Ask yourself these questions to determine if distance learning is right for you:
- Are you an effective time manager?
- Do you tend to procrastinate?
- Are you anxious about using the Internet for your classes?
- Could you benefit from the social interaction of the classroom?
- Would you benefit from other student support services/activities available through a bricks-and-mortar campus environment?
- Do you have updated virus/spyware software on your computer?
How do I find the right program?
Distance learning institutions offer a variety of options including high school diploma programs and college degree programs from an associate’s to a doctoral degree. Some institutions offer hybrid courses which are a mix of both online and face-to-face meetings. If you have determined that you have the self-motivation, basic computer savvy and independence to study online, it is important to look for schools that are accredited by the U.S. Department of Education or the Council for Higher Education. Accreditation is simply a validation process by which institutions of higher education are evaluated against established standards to ensure a high level of educational quality. Knowing something about a school's accreditation can tell you a lot about the value of the degree or course for which you are paying. If you obtain a degree or take a course from a non-accredited institution you may find that the degree is not recognized by some employers or that the course credits may not transfer to other institutions. Avoid scams or getting your degree from a “degree mill” by making sure the program is accredited by a nationally-recognized accrediting association. There is a billion dollar industry of online schools whose only requirements for a degree is payment. A good program will have a strong organizational structure, adequate financing to offer quality programs, appropriate curricula, competent faculty and strong student supports. Ultimately, though, the institution must evaluate the quality of its program based on student achievement. To check any U.S. institution’s accreditation status, log onto www.chea.org.
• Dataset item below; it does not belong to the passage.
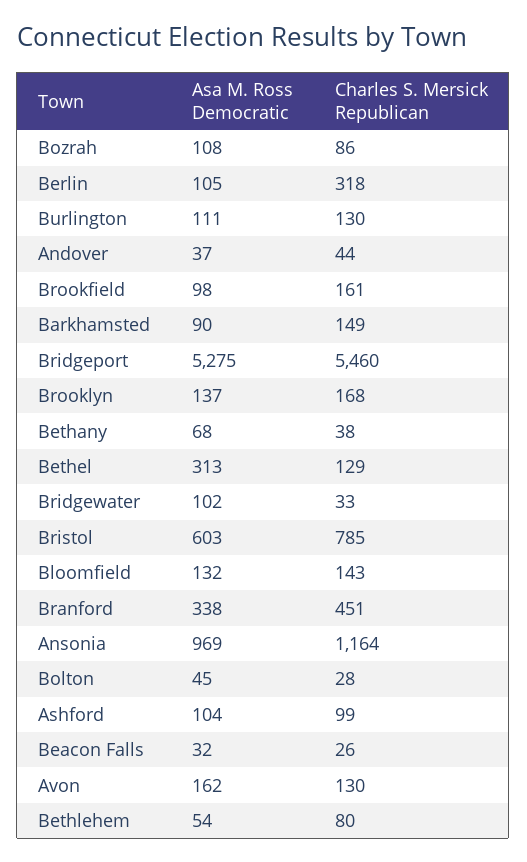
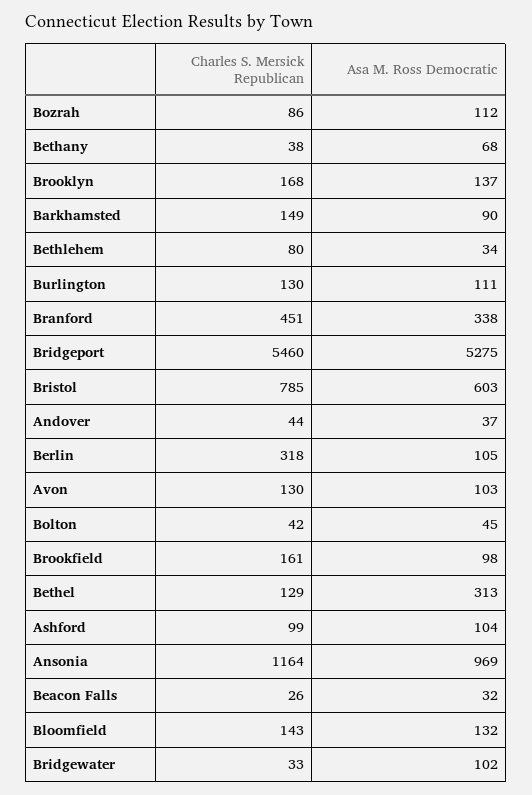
Asa M. Ross Democratic, Bozrah: 108 -> 112
Charles S. Mersick Republican, Bolton: 28 -> 42
Asa M. Ross Democratic, Avon: 162 -> 103
Asa M. Ross Democratic, Bethlehem: 54 -> 34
FAQs about Distance Learning
Do employers recognize online degrees? As long as a degree has been awarded by an accredited institution, it is like any other degree in the eyes of potential employers. Taking online classes may even be more impressive to potential employers because the courses require independent study, computer skills, networking, and the ability to balance work and school. The skills garnered from online classes are transferrable to the workplace where the use of e-mail communication and various software applications are routine. Some businesses even provide financial incentives to employees who enroll in online programs.
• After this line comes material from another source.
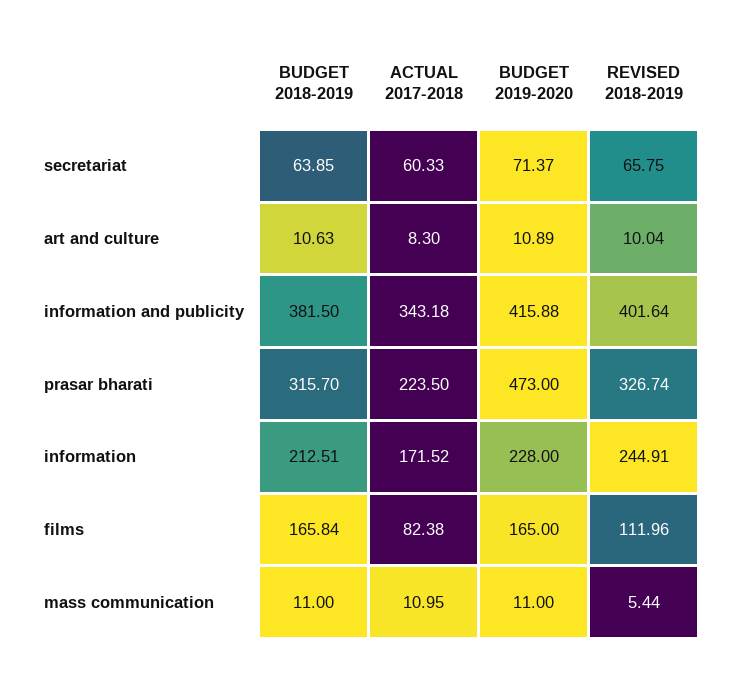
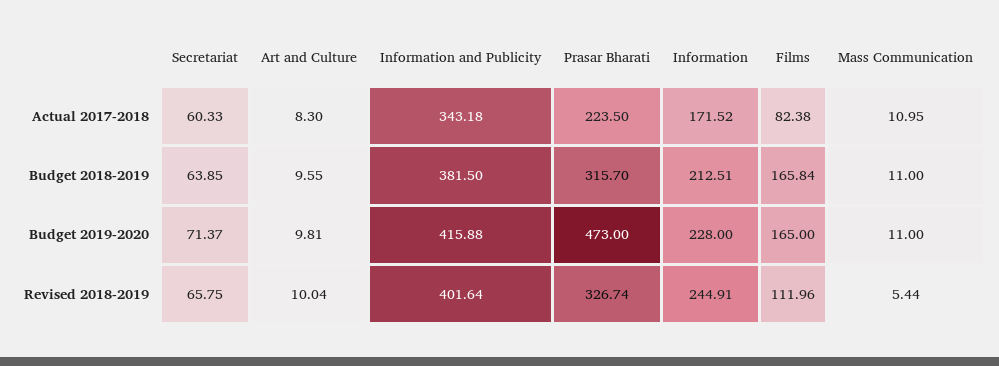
BUDGET 2018-2019, art and culture: 10.63 -> 9.55
BUDGET 2019-2020, art and culture: 10.89 -> 9.81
Can I transfer my online credits? Most distance learning institutions are accredited by the same agencies as traditional colleges and universities so most credits will be transferable to traditional institutions. Some online learning institutions have articulation agreements with colleges and universities regarding online credit transfer. Be sure to research your online school and the school you wish to transfer credits to for policies on the number of credits you can transfer from an online program.
Do I need advanced computer skills? No! If you can use the Internet, you can take a course online. Most courses require students to use e-mail, download or upload assignments and use chat rooms to facilitate discussions and relationships with peers.